But back to the book. Professor Rush holds to the very unorthodox opinion that Jesus Christ, the central figure of the Christian belief system, was not actually a real person. Of course, many people have proposed the same idea over the years, presenting certain arguments that the historical accounts of a man called Jesus are nothing more than fictional accounts to propound a certain ideology/religion for one reason or another. Rush's contention, however, is even more heretical than this. He argues that there is overwhelming proof that Jesus was an experience with the Amanita muscaria mushroom and other mind-altering substances, and not a living, breathing human being.
Such an idea may seem outwardly nonsensical, probably even comical to many people. The interesting thing is that, throughout his book, Professor Rush makes a compelling case for such a wild claim. He's done a lot of research on the subject and he presents a significant amount of historical, anthropological, and even artistic data in support of this idea.
I haven't read the book yet, so I can neither defend it nor reject it. The only things I know about its content are things I read in reviews and several online discussions. However, I've read a number of other books and papers that revolve around similar notions and hypotheses. I can't say that I'm entirely convinced, but I must also admit that they're not just interesting and amusing ideas to ponder, but the evidence for them seems to be growing.
So anyway, I was wondering if somebody has read this book or has come across a similar idea. If so, what do you think about it? Of course, I'm hoping that the discussion, should it gain any interest, be more than a simple snub. And I'll write more about the book and its arguments as soon as I get my hands on it.
Again, I'd like to repeat that I'm neither an advocate nor an opponent here – at least, not yet. I'm simply interested in a new idea that, even if proved completely wrong, may lead to some important consequences and/or contemplations.
General Book Description [Copied from Amazon.com]

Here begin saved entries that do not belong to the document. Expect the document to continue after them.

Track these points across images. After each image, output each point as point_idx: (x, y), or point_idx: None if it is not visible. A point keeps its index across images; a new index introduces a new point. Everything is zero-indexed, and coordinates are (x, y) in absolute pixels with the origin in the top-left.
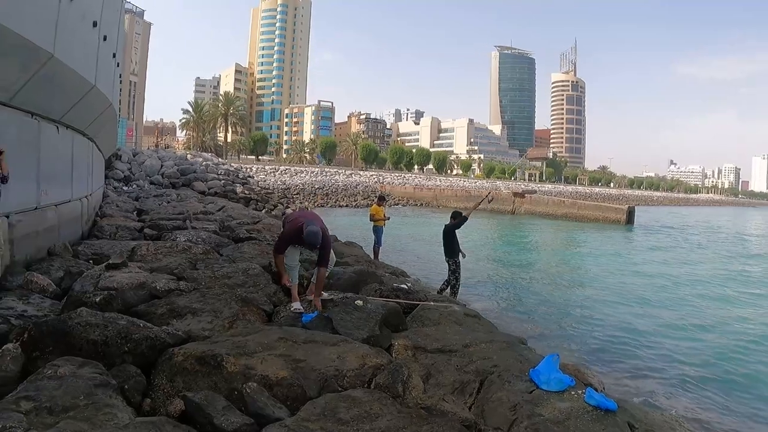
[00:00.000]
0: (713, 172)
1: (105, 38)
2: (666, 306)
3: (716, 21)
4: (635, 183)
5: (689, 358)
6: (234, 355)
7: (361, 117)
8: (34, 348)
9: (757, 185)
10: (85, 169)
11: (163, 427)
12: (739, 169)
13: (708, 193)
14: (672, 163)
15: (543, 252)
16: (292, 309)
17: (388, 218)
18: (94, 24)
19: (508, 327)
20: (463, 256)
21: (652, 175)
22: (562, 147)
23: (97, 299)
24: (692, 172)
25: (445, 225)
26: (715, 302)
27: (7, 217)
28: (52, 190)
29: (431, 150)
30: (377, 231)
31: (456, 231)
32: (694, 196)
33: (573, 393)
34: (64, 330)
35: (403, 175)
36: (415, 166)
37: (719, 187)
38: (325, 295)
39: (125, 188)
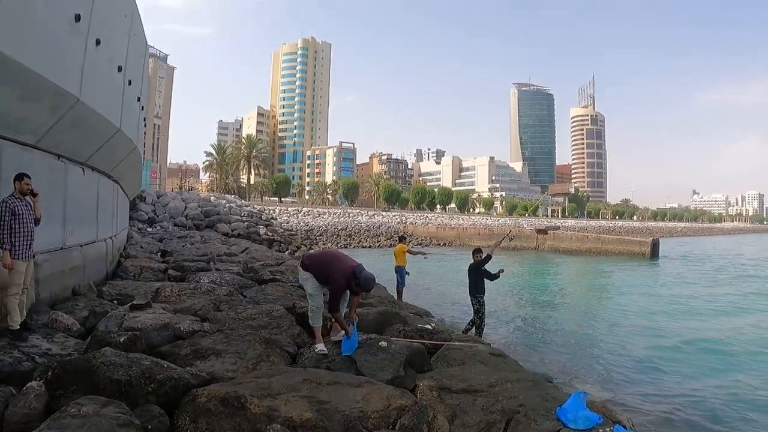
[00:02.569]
0: (737, 199)
1: (130, 82)
2: (695, 341)
3: (736, 45)
4: (659, 215)
5: (719, 394)
6: (258, 397)
7: (383, 158)
8: (58, 386)
9: None
10: (109, 211)
11: None
12: (763, 195)
13: (732, 221)
14: (695, 192)
15: (567, 288)
16: (316, 350)
17: (425, 255)
18: (119, 69)
19: (534, 365)
20: (496, 277)
21: (675, 206)
22: (583, 181)
23: (122, 339)
24: (715, 200)
25: (470, 264)
26: (745, 336)
27: (33, 256)
28: (77, 231)
29: (453, 189)
30: (400, 271)
31: (482, 269)
32: (718, 225)
33: (601, 431)
34: (88, 369)
35: (425, 214)
36: (438, 206)
37: (743, 214)
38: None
39: (149, 229)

On a 2001 trip to the cathedrals of Europe, anthropologist John Rush and his wife entered St. Mark’s Basilica in Venice and encountered a mosaic depicting Jesus surrounded by mushrooms with an Amanita muscaria cap in his hand. Examining the space with new eyes, they discovered images of mushrooms and mind-altering plants all over the Basilica. Intrigued, Dr. Rush spent seven years researching and reflecting on the profound effects hallucinogens had on the founding of all three major Western religions. He concluded that Judaism, Christianity, and Islam are political constructions evolving out of the use of not only Amanita muscaria, but a plethora of mind-altering substances.
Failed God: Fractured Myth in a Fragile World re-examines the scriptural stories of Judaism, Christianity, and Islam as told in the Bible and Qur’an and reveals them as “concocted mythical charters stemming from drug-induced romps with the super-natural.” Rush shows how mind-altering substances played an instrumental role in the birth and development of Western religions and explains how they contributed to reports of “prophetic” experiences, including angry and disturbing messages from the divine. With chapters on Judaism, Christianity, and Islam, Rush fully addresses the effects of mind-altering substances on each tradition, convincingly discrediting the idea that they stem from actual human interaction with the divine. He also shows how an intoxicated and over-zealous Apostle Paul corrupted Jesus’s simple message of human decency, forming an oppressive religious system based on fear. In a thought-provoking conclusion, Rush asks how we can continue to attribute authority to traditions that were so clearly irrationally founded and incompatible with today’s world.